DF 1 (contains ensemble gene ID #s as the rownames and asorted isoform abundance values in about 15 additional columns)
event_name sample1_posterior_mean
gene:ENSMUSG00000079523 0.93,0.02,0.00,0.06 0.90,0.01,0.00,0.04
gene:ENSMUSG00000078572 0.78 0.67
gene:ENSMUSG00000022548 0.63 0.25
DF 2 (contains 3 columns ensemble gene ID #s and gene names)

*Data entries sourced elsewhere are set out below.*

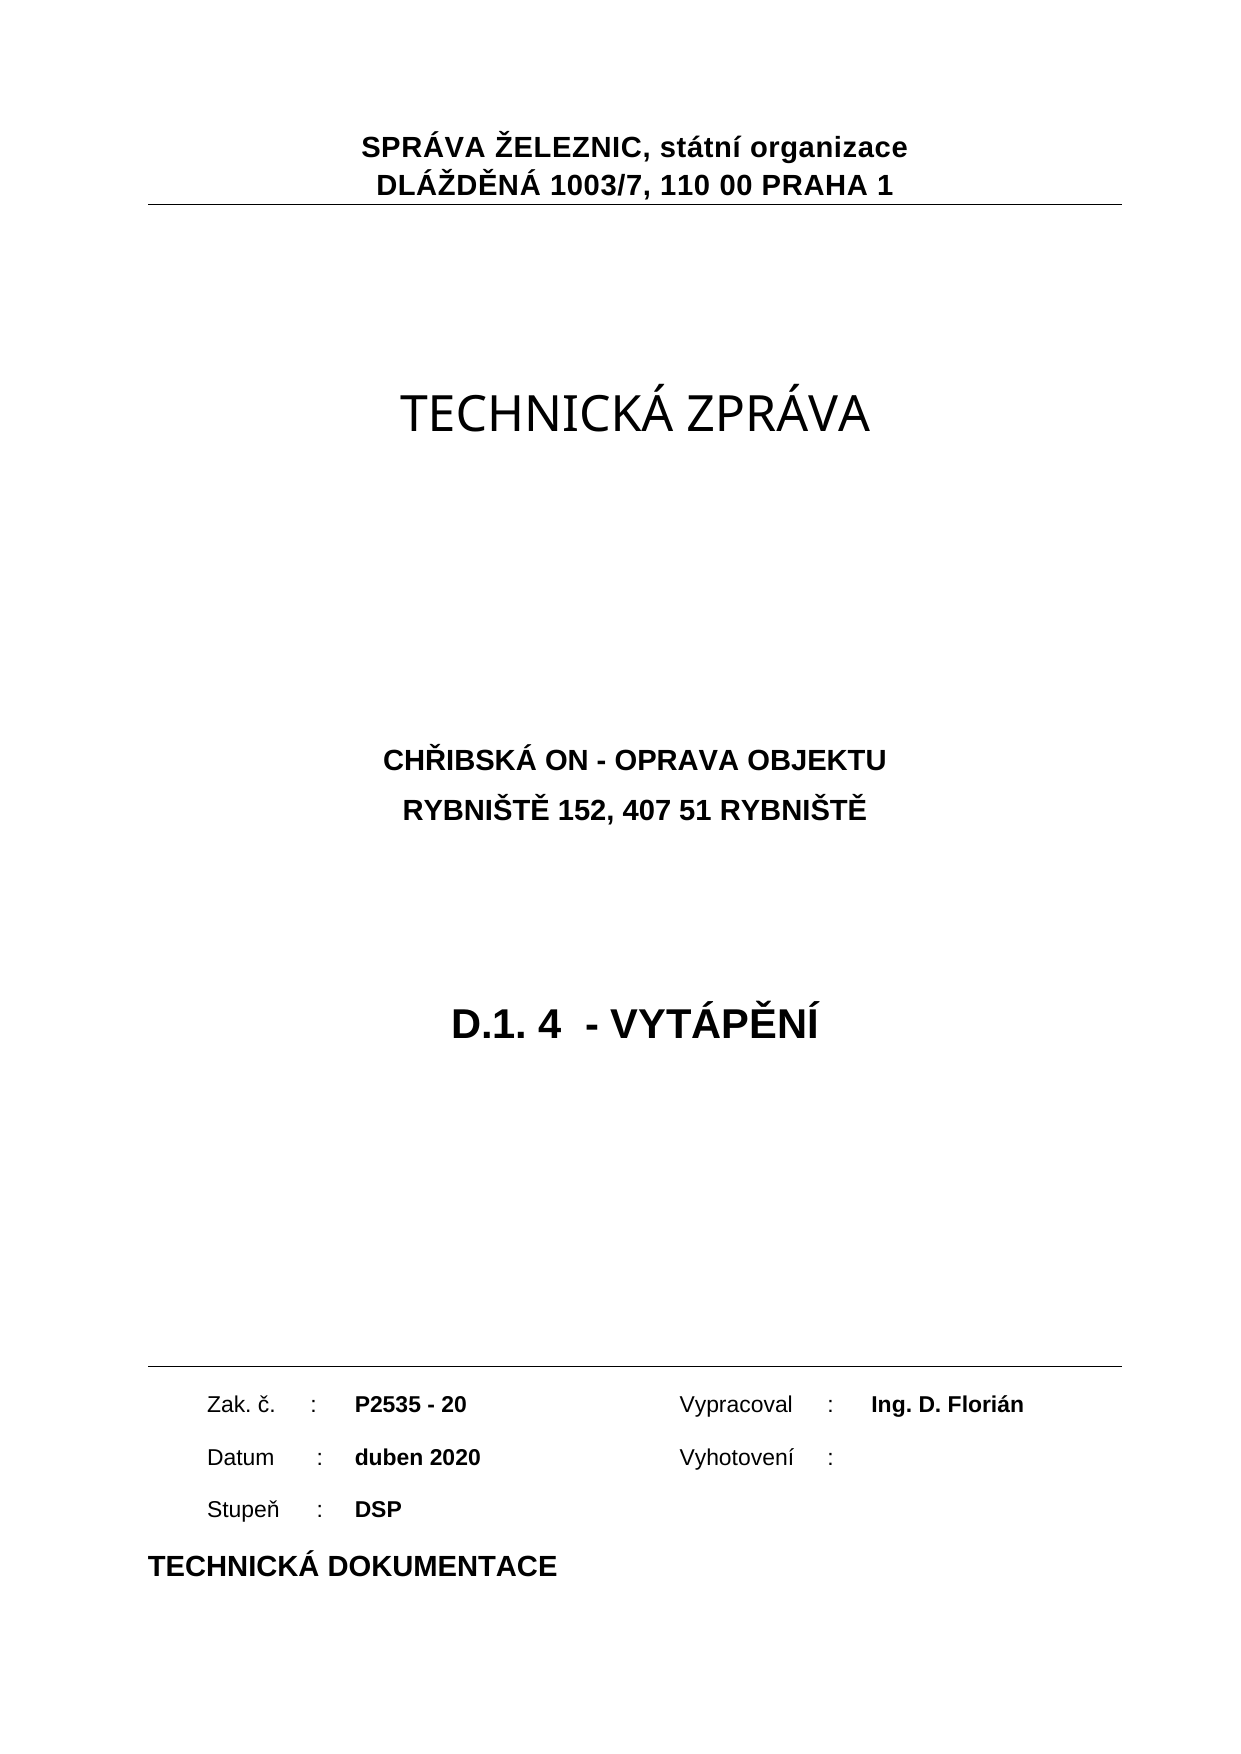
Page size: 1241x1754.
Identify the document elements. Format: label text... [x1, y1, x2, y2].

text Stupeň : Dsp [148, 1496, 1122, 1523]
text D.1. 4 - VYTÁPĚNÍ [148, 999, 1122, 1047]
subtitle TECHNICKÁ ZPRÁVA [148, 377, 1122, 446]
text Datum : duben 2020 Vyhotovení : [148, 1443, 1122, 1470]
text TECHNICKÁ DOKUMENTACE [148, 1549, 1122, 1582]
text SPRÁVA ŽELEZNIC, státní organizace DLÁŽDĚNÁ 1003/7, 110 00 PRAHA 1 [148, 129, 1122, 204]
text Zak. č. : P2535 - 20 Vypracoval : Ing. D. Florián [148, 1391, 1122, 1417]
text CHŘIBSKÁ ON - OPRAVA OBJEKTU RYBNIŠTĚ 152, 407 51 RYBNIŠTĚ [148, 743, 1122, 862]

Ensemble_Transcript_ID Ensemble_Gene_ID External_Gene_ID
2335 ENSMUST00000101973 ENSMUSG00000096659 Gm25679
2336 ENSMUST00000179019 ENSMUSG00000095915 n-R5s115
2337 ENSMUST00000183908 ENSMUSG00000099299 Gm27722
2338 ENSMUST00000044752 ENSMUSG00000039481 Nrtn
2339 ENSMUST00000179157 ENSMUSG00000095476 Gm25077
I would like to add the External_Gene_ID column from DF 2 to the appropriate Ensemble_Gene_ID column in DF 1. I know there is a way to merge these two data frames together based on a column of interest
I hope i have explained this in sufficient detail. Thank you for your help!
A dplyr
solution (maybe) is to first create the Ensemble_Gene_ID
column in DF1
, and then use dplyr
to join based on that column. The left join is such that items from DF2 that match DF1 will become part of the new DF, but those gene ID's unique to DF2 will not be (i.e., DF1 is sort of the template that you care about, such that the output will maintain the original nrow of DF1).
DF1$Ensemble_Gene_ID <- sapply(rownames(DF1),
function(x){unlist(strsplit(x,':'))[2]})})
DF3 <- dplyr::left_join(DF1, DF2, by=c('Ensemble_Gene_ID'='External_Gene_ID'))
but I'm unsure if this works without an example chunk of each data.frame.